In the Daily Telegraph, meanwhile, climate-sceptic commentator Matthew Lynn writes under the headline: “Good riddance to the Tory greens.” He says: “[The pledged] £12bn on climate aid is money the UK can ill-afford to spend. If that upsets the Conservative party’s green wing, so much the better.” Lynn concludes: “Rishi Sunak will almost certainly go down to a crushing defeat at the election next year. But if he can turn the Conservatives into economic realists rather than green idealists, he will leave the party in better shape than he found it – and perhaps carve out the issue that will eventually return it to power.” Also in the Daily Telegraph, the climate-sceptic Sunday Telegraph editor Allister Heath rails – yet again – against “the Blob”, the “woke takeover”, “eco-insanity” and the “hegemonically Left-wing” arts.
In an article published as part of a Financial Times “special report” on sustainability “business school insights”, Luigi Zingales of the University of Chicago Booth School of Business discusses research he co-authored that finds “socially conscious investors” would “in most cases” do better to retain their stakes and engage for reform, rather than divest their holdings. Other articles in the report cover insurance and climate risks, carbon pricing, a “slowdown” in ESG stock returns and the need for adaptation.
New climate research.
A new study estimates that 81% of catchments in Brazil may see reduced water security by 2100. The authors use models from the sixth coupled model intercomparison project (CMIP6) to “introduce a new framework” to assess the impacts of climate change and water on water availability in 708 Brazilian catchments. The framework considers “an open water balance, the effect of CO2 concentrations on potential evapotranspiration, and water demand projections”, according to the paper.

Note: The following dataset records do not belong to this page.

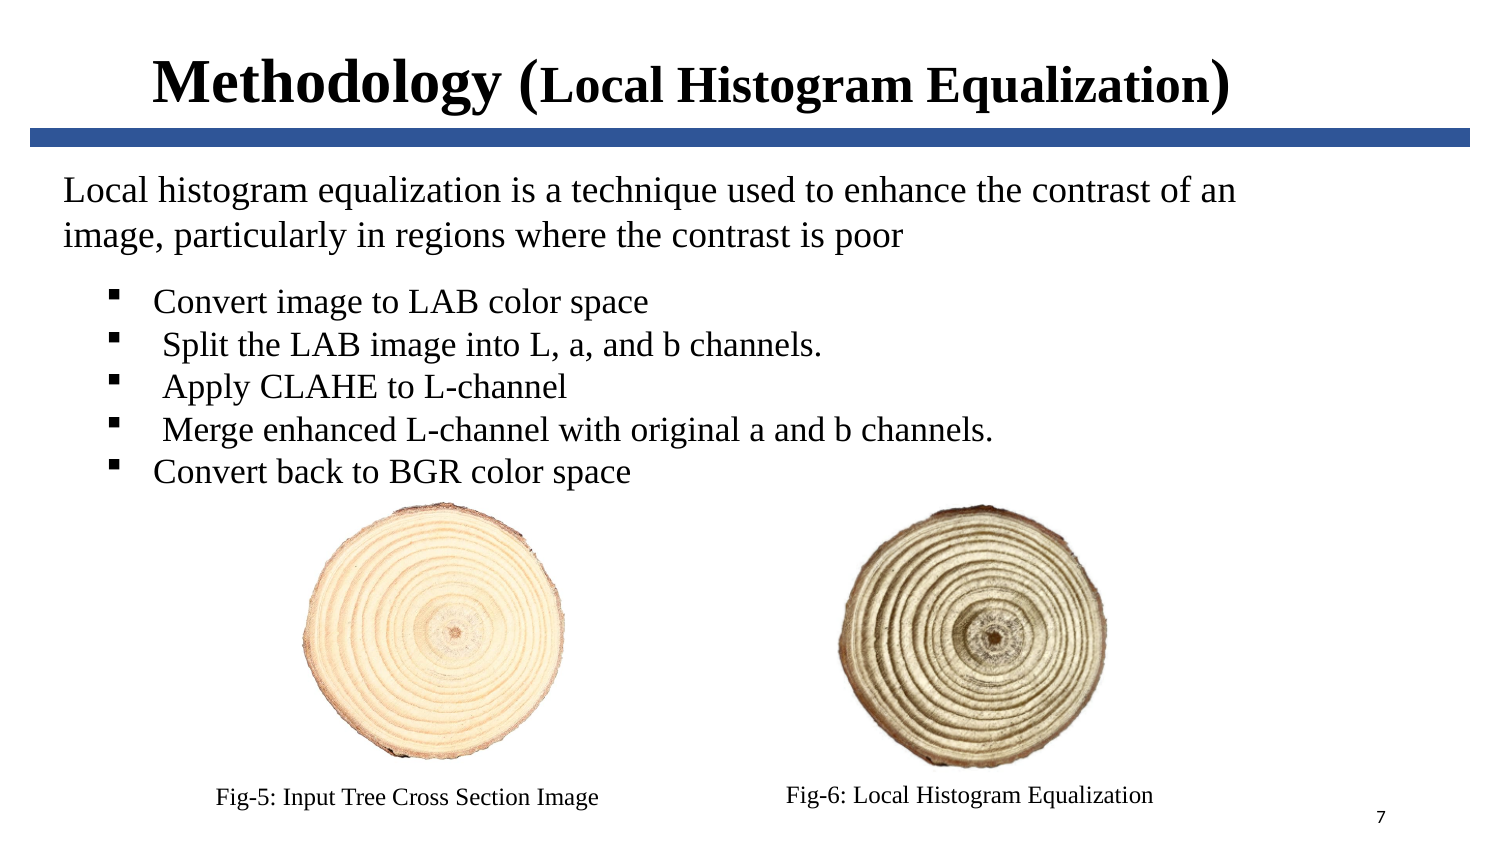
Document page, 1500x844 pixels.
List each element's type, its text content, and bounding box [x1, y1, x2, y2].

text_box [29, 126, 1471, 149]
slide_number 7 [1059, 793, 1397, 839]
text_box Convert image to LAB color space Split the LAB image into L, a, and b channels. Apply CLAHE to L-channel Merge enhanced L-channel with original a and b channels. Convert back to BGR color space [91, 270, 1117, 498]
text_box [204, 496, 751, 824]
text_box Methodology (Local Histogram Equalization) [141, 42, 1471, 126]
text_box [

Two-thirds of mass loss from the Argentière glacier in the European Alps over 1850-2014 was due to “anthropogenic activities”, according to new research. The authors simulate the evolution of the glacier over 1850-2014 both with and without human-caused greenhouse gases and aerosols. Since the late 19th century, aerosol cooling has partly countered warming from greenhouse gases, the study finds. It adds that “the anthropogenic imprint on Argentière Glacier mass emerged in 2008, 30 years after the emergence of the temperature signal”.
New research suggests that the fire regime in Vietnam’s Bidoup NuiBa National Park has “shifted from one driven primarily by climate to one in which human activities dominate the occurrence of fire within these seasonal tropical landscapes”. The authors analysed tree ring data from tropical conifers to reconstruct more than 200 years of fire activity in the Central Highlands of Vietnam. They find that fire occurrence was “highly correlated” with climate conditions before 1963, but since then “an increase in human settlement and activities within these landscapes has led to a massive increase in fire frequency and extent”.